Alors soudain une petite voix se fait entendre du fond de la salle : « J’ai faim… »

« J’ai faim ! » s’exclama l’orateur, après quelques secondes de flottement. Il n’a jamais entendu une chose pareille, pas dans le cadre de son travail en tout cas ; « j’ai faim », c’est ce qu’il lance à sa femme le soir en rentrant, et aussitôt de doux effluves lui parviennent de la cuisine ; ou en sortant du cinéma, avec des amis, debout sur le trottoir en attendant d’avoir choisi le restaurant. Mais c’est une affaire privée, et là, on la lui jette à la figure, c’est presque aussi indécent, non, bien plus indécent, que de parler de sexe ! Encore que, dans ce domaine-là, la Toile soit plus que convenablement fournie.

« J’ai faim ! répète-t-il, pour se familiariser avec la demande. Voilà qui est original. Eh bien, nous allons taper cela : j’ai faim. En quelques dixièmes de secondes, vous verrez toutes les possibilités offertes par la Toile pour répondre à votre recherche. J A I F A I M… Je lance la recherche sur Yahoo… voilà ! »

« Yahoo ! reprend la salle en chœur, comme un immense cri de joie. – Ensuite, nous irons sur Google, poursuit le formateur.

— Gouououougggggggguel ! » reprend la salle.

Et en effet, sur l’écran apparaissent des propositions plus alléchantes les unes que les autres.

« Vous avez décidé de perdre quelques kilos. Pour vous aider, D. a testé les différents régimes et vous propose une sélection de conseils… » Haha, fait l’animateur, qui sent bien que la proposition ne répond pas complètement aux préoccupations du public. Voyons le suivant :

« J’ai faim, page prototype pour un site de cuisine idéal. … J’ai faim : ce site est dédié à la cuisine facile … L’équipe de J’ai faim s’est efforcée de réunir les recettes sur le pouce… »

Une chanson jaillit des premiers rangs, ceux des assis :

« Il n’est pas de saveur suprême, ni dinde, ni soupe aux cinq parfums.

Malheureux, servons-nous nous-mêmes, décrétons le repas commun. »

L’animateur sent son assurance l’abandonner.

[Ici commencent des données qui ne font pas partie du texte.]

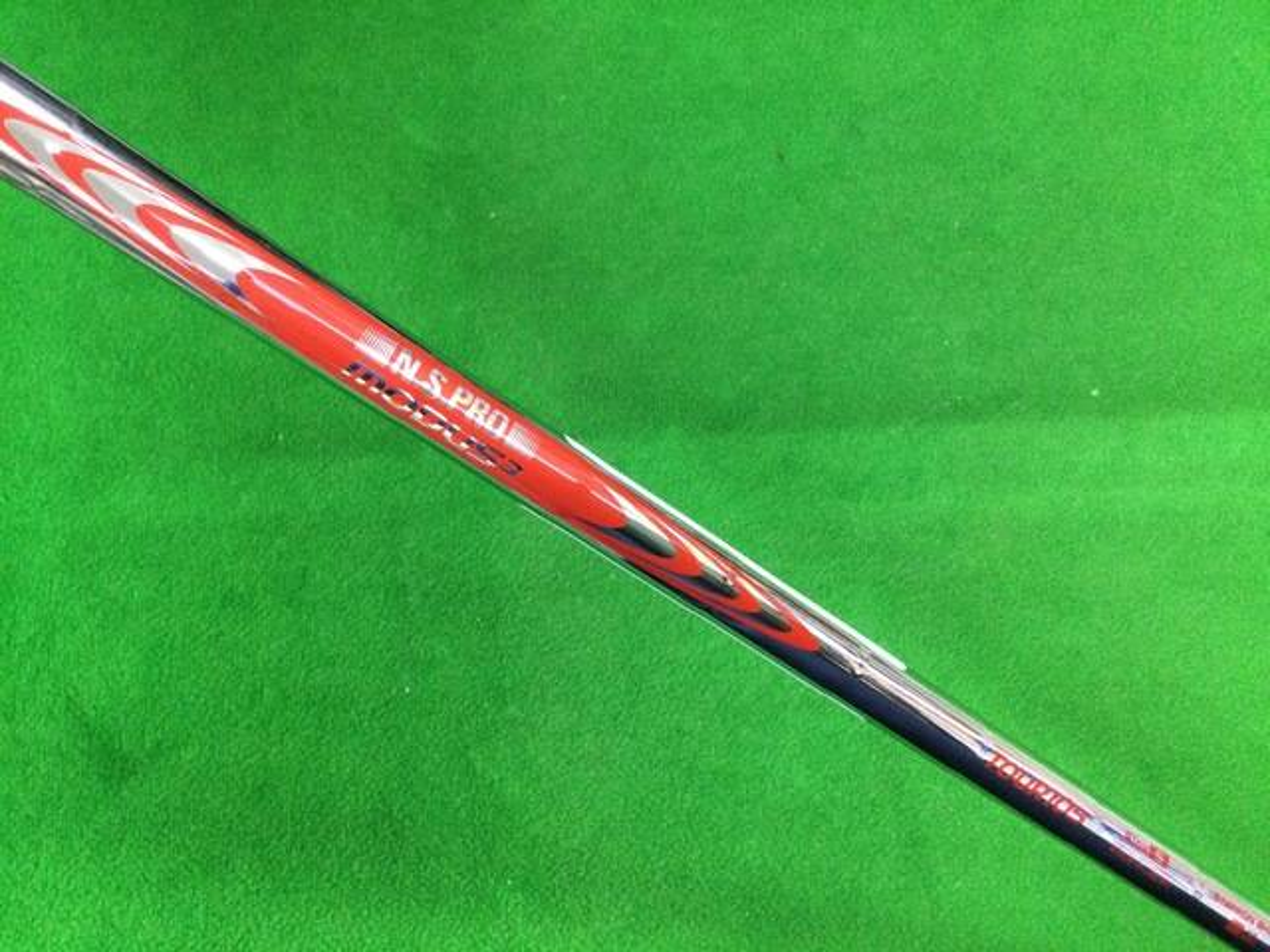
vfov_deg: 45.4
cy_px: 476
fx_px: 1137
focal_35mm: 31
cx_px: 635
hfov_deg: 58.4
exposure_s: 1/30
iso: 200
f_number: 2.4
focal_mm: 3.3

« Voyons autre chose. Ah voilà, jaifaim.com ! Regardez, un site qui vous propose la meilleure pizza du monde ! Bon, elle est québécoise, c’est peut-être un peu loin… Ah, et celui-ci :

“Astuces anti-faim ! : brosse-toi les dents souvent, quand tu mangeras tu auras le goût du dentifrice et je peux t’assurer qu’avec les aliments c’est pas génial !”»

Les propositions défilent de plus en plus en plus vite, car l’animateur perçoit un malaise qui déteint sur lui, malgré ses années de formation continue… Il n’a guère l’habitude de ce genre de public, qui commence à gronder, gronder comme un ventre vide, il maudit son employeur et ses bonnes intentions, il maudit la misère et son refus, il se rassure en se répétant que, heureusement, la misère est acceptée 364 jours par an – et même 365, les années bissextiles ! Et que la prochaine fois, il sera malade, démissionnaire, ou…

« Et si on regardait dans son portefeuille ? » dit quelqu’un.

La proposition est acceptée avec enthousiasme, et voilà le malheureux formateur dépouillé, non seulement de son argent, ses cartes de crédit, les photos de ses enfants, mais aussi de son costume, sa chemise, sa cravate, ses chaussures… en moins de temps qu’il n’en faut à un moteur de recherche pour afficher son million de sites ! Ils sont là, autour de lui, évitant tout de même de le blesser. Qui leur reprochera de s’être servis, puisque cette journée est la leur… ?

Mais soudain, tout s’arrête, et comme par enchantement, le calme revient. Il n’y a plus rien à prendre, et puis, avec la nuit qui tombe, ils sont moins sûrs d’eux, de leur bon droit. Un coup d’œil dehors, vers la faible lueur. Un dernier refrain, avant de se disperser :

« C’est la lune, fatale,

grouillons-nous car demain,

on enterre le social

et jusqu’à l’an prochain… »

Les extraits en italique sont authentiquement proposés par les moteurs de recherche.